Figure 1.  Receiver AGC Response Curve

As the RF gain on my TS-440 is reduced the S-meter moves up from the "peg" at S0 to higher and higher values...the higher it goes the wider the linear range.  I have found that S9 is a good set point.  To compensate for the drop in audio output I increase the audio gain.  Now you might think that in doing this that the SNR is being degraded but that's not the case.  While doing these experiments I keep track of the noise floor as well as the signal and the difference remains the same.  There is eventually a point where the signal is too weak to stay above the noise floor but for my system this is substantially above the S9 set point.

Not all receivers have the same AGC response curve and the linear region may not actually be all that linear.  To check my TS-440 I inserted attenuators of known values at the antenna terminals and looked for the corresponding drop in output as read via Spectrum Lab.  Actually I have only one attenuator I consider calibrated, a Tektronix 011-0059-01 fixed 20 dB type with BNC connectors.  I used this to check the internal attenuator in my TS-440 which is supposed to be 20 dB and checked out within a dB.  Thus I have two accurate 20 dB steps of attenuation for a total of 40 dB.
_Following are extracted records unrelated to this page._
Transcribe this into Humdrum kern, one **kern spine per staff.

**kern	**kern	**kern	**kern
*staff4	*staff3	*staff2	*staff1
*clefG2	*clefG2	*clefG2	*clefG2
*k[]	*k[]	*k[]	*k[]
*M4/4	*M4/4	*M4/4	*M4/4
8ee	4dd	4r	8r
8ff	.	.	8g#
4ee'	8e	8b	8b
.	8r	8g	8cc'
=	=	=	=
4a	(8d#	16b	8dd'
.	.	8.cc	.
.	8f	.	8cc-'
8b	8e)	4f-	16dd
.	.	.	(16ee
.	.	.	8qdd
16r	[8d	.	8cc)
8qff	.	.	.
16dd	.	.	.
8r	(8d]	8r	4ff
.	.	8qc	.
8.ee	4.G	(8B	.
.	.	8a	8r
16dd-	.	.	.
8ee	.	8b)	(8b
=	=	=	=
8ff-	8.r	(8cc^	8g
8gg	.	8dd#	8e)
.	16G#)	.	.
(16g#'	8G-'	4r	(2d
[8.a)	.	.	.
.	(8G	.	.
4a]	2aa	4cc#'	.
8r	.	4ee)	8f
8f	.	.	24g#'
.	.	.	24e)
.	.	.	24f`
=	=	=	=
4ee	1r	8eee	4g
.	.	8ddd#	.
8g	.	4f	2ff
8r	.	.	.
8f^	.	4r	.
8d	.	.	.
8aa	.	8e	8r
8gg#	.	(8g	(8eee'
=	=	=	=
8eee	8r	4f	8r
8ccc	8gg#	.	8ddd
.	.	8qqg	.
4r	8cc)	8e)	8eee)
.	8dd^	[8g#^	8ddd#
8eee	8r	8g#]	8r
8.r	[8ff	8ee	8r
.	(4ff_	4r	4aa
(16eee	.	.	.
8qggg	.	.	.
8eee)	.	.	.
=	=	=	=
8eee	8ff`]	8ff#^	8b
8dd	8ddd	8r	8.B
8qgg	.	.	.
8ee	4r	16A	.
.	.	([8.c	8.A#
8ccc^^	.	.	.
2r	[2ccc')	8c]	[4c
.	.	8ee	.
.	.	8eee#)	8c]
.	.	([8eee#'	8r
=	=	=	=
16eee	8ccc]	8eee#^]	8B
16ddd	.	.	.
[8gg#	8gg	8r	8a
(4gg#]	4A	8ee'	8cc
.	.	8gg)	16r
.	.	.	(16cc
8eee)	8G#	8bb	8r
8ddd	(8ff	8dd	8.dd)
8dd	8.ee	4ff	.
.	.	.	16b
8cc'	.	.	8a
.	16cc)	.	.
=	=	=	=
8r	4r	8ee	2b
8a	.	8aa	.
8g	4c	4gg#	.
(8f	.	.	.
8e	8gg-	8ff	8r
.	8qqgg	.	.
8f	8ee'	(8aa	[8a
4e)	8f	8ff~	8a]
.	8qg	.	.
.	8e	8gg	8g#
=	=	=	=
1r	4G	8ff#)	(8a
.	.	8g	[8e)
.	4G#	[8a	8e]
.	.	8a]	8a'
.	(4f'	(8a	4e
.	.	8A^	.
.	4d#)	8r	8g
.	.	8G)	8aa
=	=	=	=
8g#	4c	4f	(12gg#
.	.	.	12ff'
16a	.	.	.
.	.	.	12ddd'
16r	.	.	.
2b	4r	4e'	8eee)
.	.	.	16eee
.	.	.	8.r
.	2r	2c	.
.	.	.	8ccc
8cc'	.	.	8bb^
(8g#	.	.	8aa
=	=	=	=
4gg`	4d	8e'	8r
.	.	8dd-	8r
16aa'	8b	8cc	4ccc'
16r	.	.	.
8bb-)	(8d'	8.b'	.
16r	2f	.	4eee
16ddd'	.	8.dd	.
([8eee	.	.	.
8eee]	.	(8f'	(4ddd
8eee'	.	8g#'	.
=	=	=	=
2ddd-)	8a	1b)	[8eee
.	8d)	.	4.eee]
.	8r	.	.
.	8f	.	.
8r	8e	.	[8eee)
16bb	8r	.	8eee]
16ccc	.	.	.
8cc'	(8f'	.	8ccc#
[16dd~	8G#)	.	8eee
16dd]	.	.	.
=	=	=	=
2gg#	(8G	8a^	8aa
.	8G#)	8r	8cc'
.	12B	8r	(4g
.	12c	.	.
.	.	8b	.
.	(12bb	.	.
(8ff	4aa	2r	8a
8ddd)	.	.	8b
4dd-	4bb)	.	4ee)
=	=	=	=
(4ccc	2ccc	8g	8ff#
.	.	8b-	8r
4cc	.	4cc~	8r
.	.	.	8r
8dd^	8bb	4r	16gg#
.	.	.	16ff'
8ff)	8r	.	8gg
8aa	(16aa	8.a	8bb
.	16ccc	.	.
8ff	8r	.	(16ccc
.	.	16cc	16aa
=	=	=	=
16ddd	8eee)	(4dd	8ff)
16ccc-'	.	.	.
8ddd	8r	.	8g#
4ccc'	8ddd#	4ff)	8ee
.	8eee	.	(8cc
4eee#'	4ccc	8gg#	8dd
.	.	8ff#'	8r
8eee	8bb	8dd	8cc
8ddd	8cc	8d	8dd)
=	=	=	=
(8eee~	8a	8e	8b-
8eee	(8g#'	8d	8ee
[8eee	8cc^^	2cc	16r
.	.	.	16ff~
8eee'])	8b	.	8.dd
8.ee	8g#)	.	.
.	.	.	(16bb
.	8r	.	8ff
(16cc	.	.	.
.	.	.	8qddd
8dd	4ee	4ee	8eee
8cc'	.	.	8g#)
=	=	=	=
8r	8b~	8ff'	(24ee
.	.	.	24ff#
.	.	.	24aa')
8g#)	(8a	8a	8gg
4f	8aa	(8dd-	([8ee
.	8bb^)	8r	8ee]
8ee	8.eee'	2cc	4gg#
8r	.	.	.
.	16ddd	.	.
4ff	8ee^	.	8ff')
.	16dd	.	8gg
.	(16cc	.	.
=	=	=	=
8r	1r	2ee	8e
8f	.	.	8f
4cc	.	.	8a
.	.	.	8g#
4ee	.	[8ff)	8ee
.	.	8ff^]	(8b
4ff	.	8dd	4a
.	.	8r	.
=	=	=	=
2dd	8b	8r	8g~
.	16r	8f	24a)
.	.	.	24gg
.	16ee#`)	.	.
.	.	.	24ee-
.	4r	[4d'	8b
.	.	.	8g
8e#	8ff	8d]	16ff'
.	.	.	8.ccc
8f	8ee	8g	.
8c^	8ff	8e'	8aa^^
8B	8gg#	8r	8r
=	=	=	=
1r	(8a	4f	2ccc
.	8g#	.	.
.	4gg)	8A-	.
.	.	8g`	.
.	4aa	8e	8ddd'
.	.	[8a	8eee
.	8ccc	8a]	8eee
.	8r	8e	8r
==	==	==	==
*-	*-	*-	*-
Figure 2 is the test setup.  For a signal source I used my Palomar R-X Noise Bridge which provides a strong, stable signal for testing.  With the noise source OFF the output as read by SL defines the system noise floor.  With the noise source ON the output was adjusted for a convenient level above the noise floor.  Attenuators were added to vary the input and the output observed on SL.
Figure 2.  Test Setup

Figure 3 shows the effect of the attenuators for two cases.  The first is with the AGC turned off by reducing the RF gain and you can see that the output closely follows the input.   The second run was made with the AGC full on at maximum RF gain where you can see the output hardly follows the input, particularly for the first step.  I did this run for two noise levels corresponding to S4 and S1.  The weaker level came closer to following the attenuation as is suggested in Figure 1. You can see AGC curves for other receivers at the previously cited link to help understand what goes on around the AGC knee  My hypothesis that reducing the RF gain turns the AGC off seems to be valid and the response of my receiving system is nearly linear under these conditions .  Now I can measure signal strengths and compare them in a meaningful way.
Figure 3.  Effect of Attenuators With and Without AGC

The impetus for this study was a desire to measure background noise so I could compare Summer and Winter conditions on the various bands for use with path loss calculations.  For example,  VOACAP predicts the signal level in dBm reaching a receiver from a transmitter for known power and antennas.  The unknown factor is the veiling effect of band noise.  I have begun making background noise measurements and can see the daily cycle and the effect of sferic spikes. This is interesting in and of itself and I'll describe it in a future post.